**Extract:**
** start **
Does anyone have a CUP example that generates a parse tree? I think I will be able to take it from there.
As an added bonus, is there a way to get a list of all tokens in expression using JFlex? Seems like a typical use case, but I cannot figure out how to do it.
Edit: Found a promising clue on stack overflow:
Create abstract tree problem from parser
Discussion of CUP and AST:
http://pages.cs.wisc.edu/~fischer/cs536.s08/lectures/Lecture16.4up.pdf
Specifically, this paragraph:
The Symbol returned by the parser is associated with the grammar’s start
symbol and contains the AST for the whole source program
This does not help. How to traverse the tree given Symbol instance, if Symbol class does not have any navigation pointers to its children? In other words, it does not look or behave like a tree node:
package java_cup.runtime;
/**
* Defines the Symbol class, which is used to represent all terminals
* and nonterminals while parsing. The lexer should pass CUP Symbols
* and CUP returns a Symbol.
*
* #version last updated: 7/3/96
* #author Frank Flannery
*/
/* ****************************************************************
Class Symbol
what the parser expects to receive from the lexer.
the token is identified as follows:
sym: the symbol type
parse_state: the parse state.
value: is the lexical value of type Object
left : is the left position in the original input file
right: is the right position in the original input file
******************************************************************/
public class Symbol {
/*******************************
Constructor for l,r values
*******************************/
public Symbol(int id, int l, int r, Object o) {
this(id);
left = l;
right = r;
value = o;
}
/*******************************
Constructor for no l,r values
********************************/
public Symbol(int id, Object o) {
this(id, -1, -1, o);
}
/*****************************
Constructor for no value
***************************/
public Symbol(int id, int l, int r) {
this(id, l, r, null);
}
/***********************************
Constructor for no value or l,r
***********************************/
public Symbol(int sym_num) {
this(sym_num, -1);
left = -1;
right = -1;
value = null;
}
/***********************************
Constructor to give a start state
***********************************/
Symbol(int sym_num, int state)
{
sym = sym_num;
parse_state = state;
}
/*. . . . . . . . . . . . . . . . . . . . . . . . . . . . . .*/
/** The symbol number of the terminal or non terminal being represented */
public int sym;
/*. . . . . . . . . . . . . . . . . . . . . . . . . . . . . .*/
/** The parse state to be recorded on the parse stack with this symbol.
* This field is for the convenience of the parser and shouldn't be
* modified except by the parser.
** end **
**Material provided:**
** start **
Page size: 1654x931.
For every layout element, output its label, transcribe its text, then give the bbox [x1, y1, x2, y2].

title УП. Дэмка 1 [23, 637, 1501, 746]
** end **
**Problem set:**
1 - Could you reproduce the passage of the CUP parse-tree thread between "As an added" and "how to do it.", inclusive?
2 - Can you carry the CUP parse-tree thread forward from its last line?

**Responses to the tasks:**
1 -
As an added bonus, is there a way to get a list of all tokens in expression using JFlex? Seems like a typical use case, but I cannot figure out how to do it.

2 -
*/
public int parse_state;
/** This allows us to catch some errors caused by scanners recycling
* symbols. For the use of the parser only. [CSA, 23-Jul-1999] */
boolean used_by_parser = false;
/*******************************
The data passed to parser
*******************************/
public int left, right;
public Object value;
/*****************************
Printing this token out. (Override for pretty-print).
****************************/
public String toString() { return "#"+sym; }
}

Ok, I got it. But unfortunately I cannot publish all my code here as-is. I will try to outline solution anyway, and please ask questions if something is not clear.
JFlex uses its own Symbol class. Look here:
JFlex.jar/java_cup.runtime/Symbol.class
You will see a couple of constructors added:
public Symbol(int id, Symbol left, Symbol right, Object o){
this(id,left.left,right.right,o);
}
public Symbol(int id, Symbol left, Symbol right){
this(id,left.left,right.right);
}
The key here is Object o, which is the value of Symbol.
Define your own class to represent an AST tree node, and another one to represent lexer token. Granted, you can use the same class, but I found it more clear to use different classes to distinguish between the two. Both JFlex and CUP will generate java code, and it is easy to get your tokens and nodes mixed-up.
Then, in your parser.flex, in the lexical rules sections, you want to do something like this for each token:
{float_lit} { return symbol(sym.NUMBER, createToken(yytext(), yycolumn)); }
Do this for all your tokens. Your createToken could be something like this:
%{
private LexerToken createToken(String val, int start) {
LexerToken tk = new LexerToken(val, start);
addToken(tk);
return tk;
}
}%
Now let's move on to parser.cup. Declare all your terminals to be of type LexerToken, and all your non-terminals to be of type Node. You want to read CUP manual, but for quick refresher, a terminal would be anything recognized by the lexer (e.g. numbers, variables, operators), and non-terminal would be parts of your grammar (e.g. expression, factor, term...).
Finally, this all comes together in the grammar definition. Consider the following example:
factor ::= factor:f TIMES:times term:t
{: RESULT = new Node(times.val, f, t, times.start); :}
|
factor:f DIVIDE:div term:t
{: RESULT = new Node(div.val, f, t, div.start); :}
|
term:t
{: RESULT = t; :}
;
Syntax factor:f means you alias the factor's value to be f, and you can refer to it in the following section {: ... :}. Remember, our terminals have values of type LexerToken, and our non-terminals have values that are Nodes.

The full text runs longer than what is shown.